■ Given entries:
☆ ☆ ☆ ☆
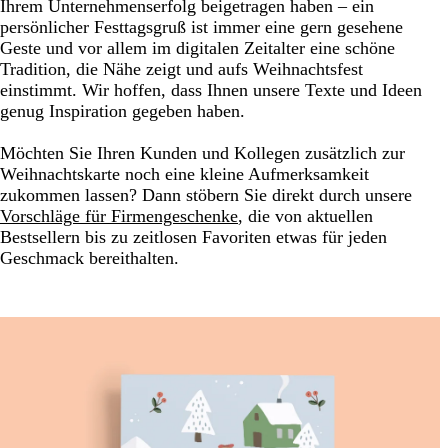
Ihrem Unternehmenserfolg beigetragen haben – ein
persönlicher Festtagsgruß ist immer eine gern gesehene
Geste und vor allem im digitalen Zeitalter eine schöne
Tradition, die Nähe zeigt und aufs Weihnachtsfest
einstimmt. Wir hoffen, dass Ihnen unsere Texte und Ideen
genug Inspiration gegeben haben.
Möchten Sie Ihren Kunden und Kollegen zusätzlich zur
Weihnachtskarte noch eine kleine Aufmerksamkeit
zukommen lassen? Dann stöbern Sie direkt durch unsere
Vorschläge für Firmengeschenke
, die von aktuellen
Bestsellern bis zu zeitlosen Favoriten etwas für jeden
Geschmack bereithalten.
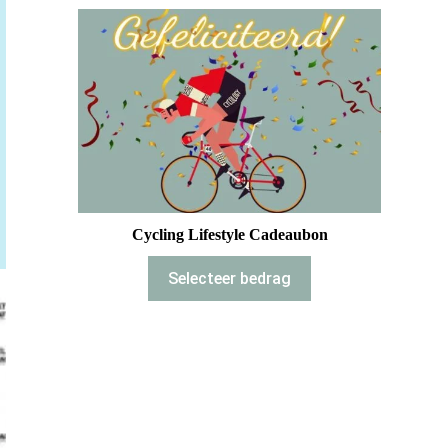
Cycling Lifestyle Cadeaubon
Selecteer bedrag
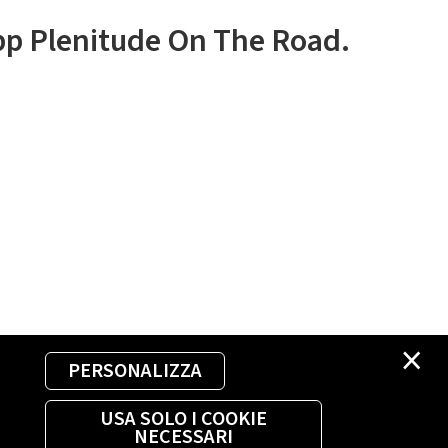
app Plenitude On The Road.
×
PERSONALIZZA
USA SOLO I COOKIE
NECESSARI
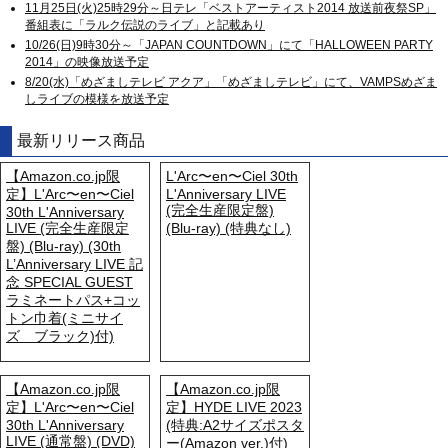
11月25日(火)25時29分～日テレ「ベストアーティスト2014 放送前夜祭SP」
番組表に「ラルク伝説のライブ」と記載あり
10/26(日)9時30分～「JAPAN COUNTDOWN」にて「HALLOWEEN PARTY
2014」の映像放送予定
8/20(水)「めざましテレビ アクア」「めざましテレビ」にて、VAMPSめざま
しライブの模様を放送予定
最新リリース商品
【Amazon.co.jp限
L'Arc〜en〜Ciel 30th
定】L'Arc〜en〜Ciel
L'Anniversary LIVE
(完全生産限定盤)
30th L'Anniversary
LIVE (完全生産限定
(Blu-ray) (特典なし)
盤) (Blu-ray) (30th
L’Anniversary LIVE 記
念 SPECIAL GUEST
ラミネートパス+コッ
トン巾着(ミニサイ
ズ ブラック)付)
【Amazon.co.jp限
【Amazon.co.jp限
定】L'Arc〜en〜Ciel
定】HYDE LIVE 2023
30th L'Anniversary
(特典:A2サイズポスタ
LIVE (通常盤) (DVD)
ー(Amazon ver.)付)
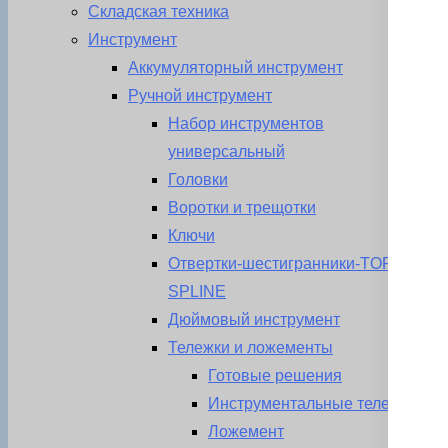
Складская техника
Инструмент
Аккумуляторный инструмент
Ручной инструмент
Набор инструментов
универсальный
Головки
Воротки и трещотки
Ключи
Отвертки-шестигранники-TORX-
SPLINE
Дюймовый инструмент
Тележки и ложементы
Готовые решения
Инструментальные тележки
Ложемент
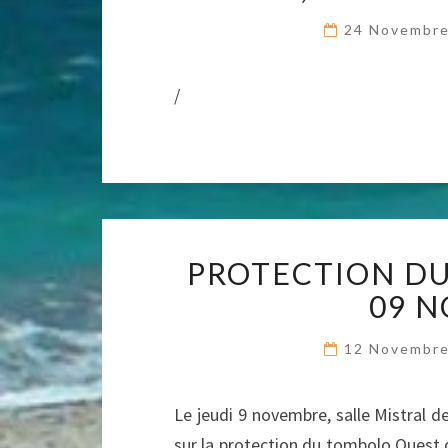
24 Novembr
/
PROTECTION DU
09 N
12 Novembr
Le jeudi 9 novembre, salle Mistral 
sur la protection du tombolo Ouest 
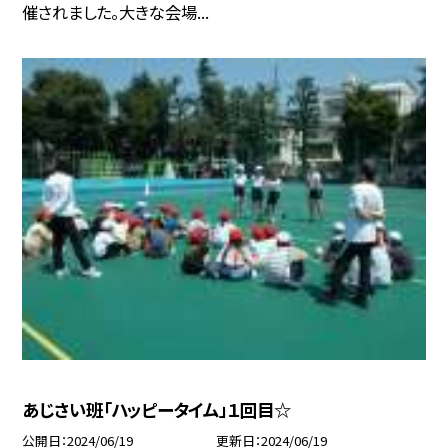
催されました。大きな会場...
あじさい班「ハッピータイム」１回目☆
公開日
2024/06/19
更新日
2024/06/19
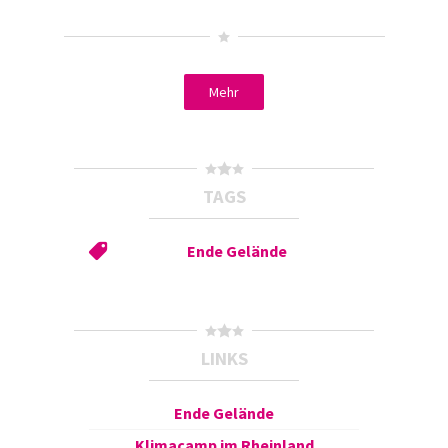
Mehr
TAGS
Ende Gelände
LINKS
Ende Gelände
Klimacamp im Rheinland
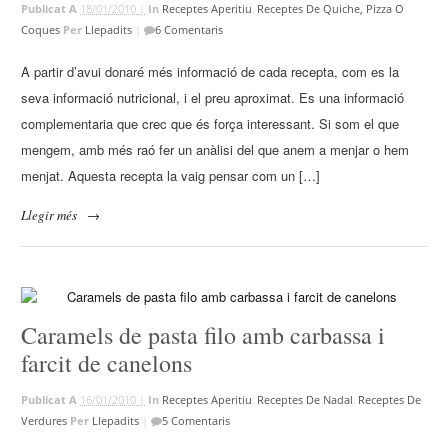
Publicat A
18/01/2010 |
In
Receptes Aperitiu
,
Receptes De Quiche, Pizza O
Coques
Per
Llepadits
|
6 Comentaris
A partir d’avui donaré més informació de cada recepta, com es la
seva informació nutricional, i el preu aproximat. Es una informació
complementaria que crec que és força interessant. Si som el que
mengem, amb més raó fer un anàlisi del que anem a menjar o hem
menjat. Aquesta recepta la vaig pensar com un […]
Llegir més
→
Caramels de pasta filo amb carbassa i
farcit de canelons
Publicat A
16/01/2010 |
In
Receptes Aperitiu
,
Receptes De Nadal
,
Receptes De
Verdures
Per
Llepadits
|
5 Comentaris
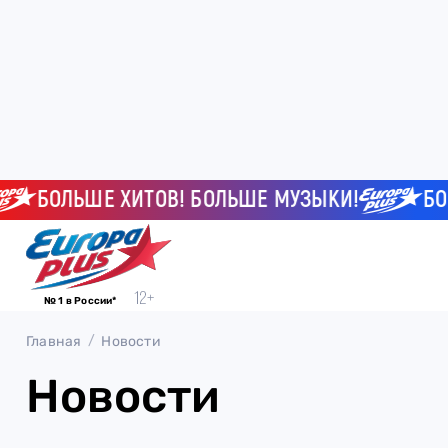
БОЛЬШЕ ХИТОВ! БОЛЬШЕ МУЗЫКИ!
БОЛЬ
№ 1 в России*
Главная
Новости
Новости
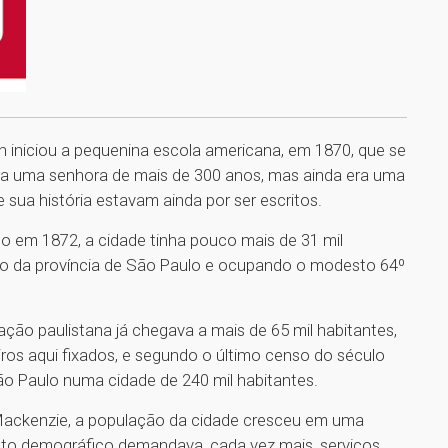
n iniciou a pequenina escola americana, em 1870, que se
era uma senhora de mais de 300 anos, mas ainda era uma
 sua história estavam ainda por ser escritos.
do em 1872, a cidade tinha pouco mais de 31 mil
ão da província de São Paulo e ocupando o modesto 64º
ão paulistana já chegava a mais de 65 mil habitantes,
ros aqui fixados, e segundo o último censo do século
ão Paulo numa cidade de 240 mil habitantes.
o Mackenzie, a população da cidade cresceu em uma
nto demográfico demandava, cada vez mais, serviços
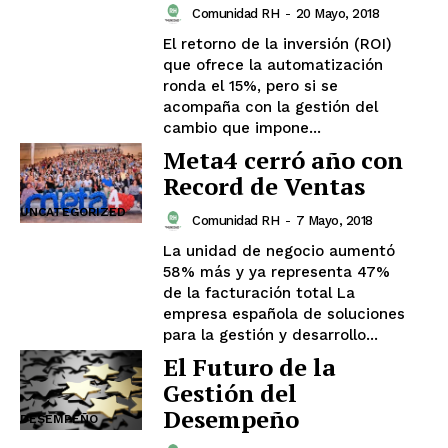
Comunidad RH
-
20 Mayo, 2018
El retorno de la inversión (ROI)
que ofrece la automatización
ronda el 15%, pero si se
acompaña con la gestión del
cambio que impone...
Meta4 cerró año con
Record de Ventas
UNCATEGORIZED
Comunidad RH
-
7 Mayo, 2018
La unidad de negocio aumentó
58% más y ya representa 47%
de la facturación total La
empresa española de soluciones
para la gestión y desarrollo...
El Futuro de la
Gestión del
Desempeño
DESEMPEÑO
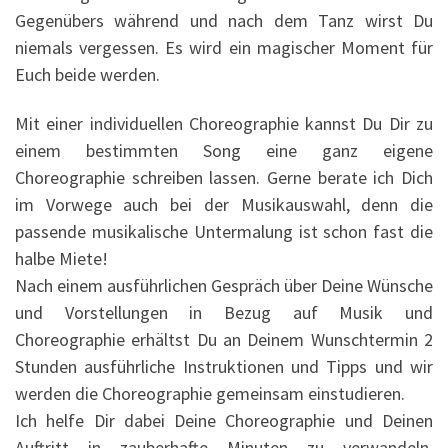
Gegenübers während und nach dem Tanz wirst Du
niemals vergessen. Es wird ein magischer Moment für
Euch beide werden.
Mit einer individuellen Choreographie kannst Du Dir zu
einem bestimmten Song eine ganz eigene
Choreographie schreiben lassen. Gerne berate ich Dich
im Vorwege auch bei der Musikauswahl, denn die
passende musikalische Untermalung ist schon fast die
halbe Miete!
Nach einem ausführlichen Gespräch über Deine Wünsche
und Vorstellungen in Bezug auf Musik und
Choreographie erhältst Du an Deinem Wunschtermin 2
Stunden ausführliche Instruktionen und Tipps und wir
werden die Choreographie gemeinsam einstudieren.
Ich helfe Dir dabei Deine Choreographie und Deinen
Auftritt in zauberhafte Minuten zu verwandeln.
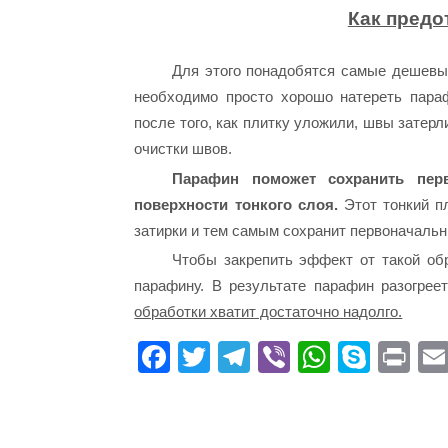
Как предо
Для этого понадобятся самые дешев
необходимо просто хорошо натереть пара
после того, как плитку уложили, швы затер
очистки швов.
Парафин поможет сохранить пер
поверхности тонкого слоя.
Этот тонкий пл
затирки и тем самым сохранит первоначаль
Чтобы закрепить эффект от такой об
парафину. В результате парафин разогрее
обработки хватит достаточно надолго.
Fa
T
Te
Vi
W
S
Pr
ce
wi
le
be
ha
ky
in
bo
tte
gr
r
ts
pe
t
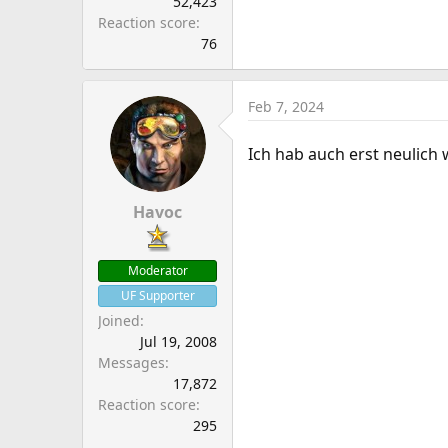
52,423
Reaction score
76
Feb 7, 2024
Ich hab auch erst neulich 
Havoc
Moderator
UF Supporter
Joined
Jul 19, 2008
Messages
17,872
Reaction score
295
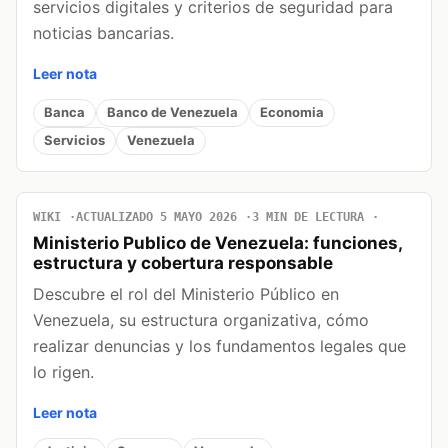
servicios digitales y criterios de seguridad para
noticias bancarias.
Leer nota
Banca
Banco de Venezuela
Economia
Servicios
Venezuela
WIKI
ACTUALIZADO 5 MAYO 2026
3 MIN DE LECTURA
Ministerio Publico de Venezuela: funciones,
estructura y cobertura responsable
Descubre el rol del Ministerio Público en
Venezuela, su estructura organizativa, cómo
realizar denuncias y los fundamentos legales que
lo rigen.
Leer nota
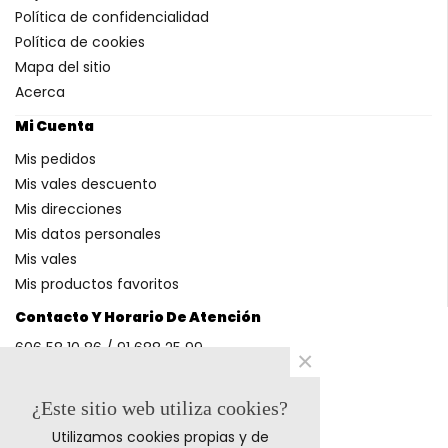
Política de confidencialidad
Política de cookies
Mapa del sitio
Acerca
Mi Cuenta
Mis pedidos
Mis vales descuento
Mis direcciones
Mis datos personales
Mis vales
Mis productos favoritos
Contacto Y Horario De Atención
606 58 10 86 / 91 688 25 99
×
(Horario: L-V 9-14h y 17-20h S 9-13h)
¿Este sitio web utiliza cookies?
Utilizamos cookies propias y de
Métodos De Pago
☆ ☆ ☆ ☆
■ Work order: Print the text of all the records above line for line, omitting the pictures.

■ Answer to this task:
Ihrem Unternehmenserfolg beigetragen haben – ein
persönlicher Festtagsgruß ist immer eine gern gesehene
Geste und vor allem im digitalen Zeitalter eine schöne
Tradition, die Nähe zeigt und aufs Weihnachtsfest
einstimmt. Wir hoffen, dass Ihnen unsere Texte und Ideen
genug Inspiration gegeben haben.
Möchten Sie Ihren Kunden und Kollegen zusätzlich zur
Weihnachtskarte noch eine kleine Aufmerksamkeit
zukommen lassen? Dann stöbern Sie direkt durch unsere
Vorschläge für Firmengeschenke
, die von aktuellen
Bestsellern bis zu zeitlosen Favoriten etwas für jeden
Geschmack bereithalten.
Cycling Lifestyle Cadeaubon
Selecteer bedrag
app Plenitude On The Road.
×
PERSONALIZZA
USA SOLO I COOKIE
NECESSARI
11月25日(火)25時29分～日テレ「ベストアーティスト2014 放送前夜祭SP」
番組表に「ラルク伝説のライブ」と記載あり
10/26(日)9時30分～「JAPAN COUNTDOWN」にて「HALLOWEEN PARTY
2014」の映像放送予定
8/20(水)「めざましテレビ アクア」「めざましテレビ」にて、VAMPSめざま
しライブの模様を放送予定
最新リリース商品
【Amazon.co.jp限
L'Arc〜en〜Ciel 30th
定】L'Arc〜en〜Ciel
L'Anniversary LIVE
(完全生産限定盤)
30th L'Anniversary
LIVE (完全生産限定
(Blu-ray) (特典なし)
盤) (Blu-ray) (30th
L’Anniversary LIVE 記
念 SPECIAL GUEST
ラミネートパス+コッ
トン巾着(ミニサイ
ズ ブラック)付)
【Amazon.co.jp限
【Amazon.co.jp限
定】L'Arc〜en〜Ciel
定】HYDE LIVE 2023
30th L'Anniversary
(特典:A2サイズポスタ
LIVE (通常盤) (DVD)
ー(Amazon ver.)付)
Складская техника
Инструмент
Аккумуляторный инструмент
Ручной инструмент
Набор инструментов
универсальный
Головки
Воротки и трещотки
Ключи
Отвертки-шестигранники-TORX-
SPLINE
Дюймовый инструмент
Тележки и ложементы
Готовые решения
Инструментальные тележки
Ложемент
24 Novembr
/
PROTECTION DU
09 N
12 Novembr
Le jeudi 9 novembre, salle Mistral 
sur la protection du tombolo Ouest 
催されました。大きな会場...
あじさい班「ハッピータイム」１回目☆
公開日
2024/06/19
更新日
2024/06/19
Mehr
TAGS
Ende Gelände
LINKS
Ende Gelände
Klimacamp im Rheinland
Publicat A
18/01/2010 |
In
Receptes Aperitiu
,
Receptes De Quiche, Pizza O
Coques
Per
Llepadits
|
6 Comentaris
A partir d’avui donaré més informació de cada recepta, com es la
seva informació nutricional, i el preu aproximat. Es una informació
complementaria que crec que és força interessant. Si som el que
mengem, amb més raó fer un anàlisi del que anem a menjar o hem
menjat. Aquesta recepta la vaig pensar com un […]
Llegir més
→
Caramels de pasta filo amb carbassa i
farcit de canelons
Publicat A
16/01/2010 |
In
Receptes Aperitiu
,
Receptes De Nadal
,
Receptes De
Verdures
Per
Llepadits
|
5 Comentaris
БОЛЬШЕ ХИТОВ! БОЛЬШЕ МУЗЫКИ!
БОЛЬ
№ 1 в России*
Главная
Новости
Новости
n iniciou a pequenina escola americana, em 1870, que se
era uma senhora de mais de 300 anos, mas ainda era uma
 sua história estavam ainda por ser escritos.
do em 1872, a cidade tinha pouco mais de 31 mil
ão da província de São Paulo e ocupando o modesto 64º
ão paulistana já chegava a mais de 65 mil habitantes,
ros aqui fixados, e segundo o último censo do século
ão Paulo numa cidade de 240 mil habitantes.
o Mackenzie, a população da cidade cresceu em uma
nto demográfico demandava, cada vez mais, serviços
Comunidad RH
-
20 Mayo, 2018
El retorno de la inversión (ROI)
que ofrece la automatización
ronda el 15%, pero si se
acompaña con la gestión del
cambio que impone...
Meta4 cerró año con
Record de Ventas
UNCATEGORIZED
Comunidad RH
-
7 Mayo, 2018
La unidad de negocio aumentó
58% más y ya representa 47%
de la facturación total La
empresa española de soluciones
para la gestión y desarrollo...
El Futuro de la
Gestión del
Desempeño
DESEMPEÑO
Gegenübers während und nach dem Tanz wirst Du
niemals vergessen. Es wird ein magischer Moment für
Euch beide werden.
Mit einer individuellen Choreographie kannst Du Dir zu
einem bestimmten Song eine ganz eigene
Choreographie schreiben lassen. Gerne berate ich Dich
im Vorwege auch bei der Musikauswahl, denn die
passende musikalische Untermalung ist schon fast die
halbe Miete!
Nach einem ausführlichen Gespräch über Deine Wünsche
und Vorstellungen in Bezug auf Musik und
Choreographie erhältst Du an Deinem Wunschtermin 2
Stunden ausführliche Instruktionen und Tipps und wir
werden die Choreographie gemeinsam einstudieren.
Ich helfe Dir dabei Deine Choreographie und Deinen
Auftritt in zauberhafte Minuten zu verwandeln.
Как предо
Для этого понадобятся самые дешев
необходимо просто хорошо натереть пара
после того, как плитку уложили, швы затер
очистки швов.
Парафин поможет сохранить пер
поверхности тонкого слоя.
Этот тонкий пл
затирки и тем самым сохранит первоначаль
Чтобы закрепить эффект от такой об
парафину. В результате парафин разогрее
обработки хватит достаточно надолго.
Fa
T
Te
Vi
W
S
Pr
ce
wi
le
be
ha
ky
in
bo
tte
gr
r
ts
pe
t
52,423
Reaction score
76
Feb 7, 2024
Ich hab auch erst neulich 
Havoc
Moderator
UF Supporter
Joined
Jul 19, 2008
Messages
17,872
Reaction score
295
servicios digitales y criterios de seguridad para
noticias bancarias.
Leer nota
Banca
Banco de Venezuela
Economia
Servicios
Venezuela
WIKI
ACTUALIZADO 5 MAYO 2026
3 MIN DE LECTURA
Ministerio Publico de Venezuela: funciones,
estructura y cobertura responsable
Descubre el rol del Ministerio Público en
Venezuela, su estructura organizativa, cómo
realizar denuncias y los fundamentos legales que
lo rigen.
Leer nota
Política de confidencialidad
Política de cookies
Mapa del sitio
Acerca
Mi Cuenta
Mis pedidos
Mis vales descuento
Mis direcciones
Mis datos personales
Mis vales
Mis productos favoritos
Contacto Y Horario De Atención
606 58 10 86 / 91 688 25 99
×
(Horario: L-V 9-14h y 17-20h S 9-13h)
¿Este sitio web utiliza cookies?
Utilizamos cookies propias y de
Métodos De Pago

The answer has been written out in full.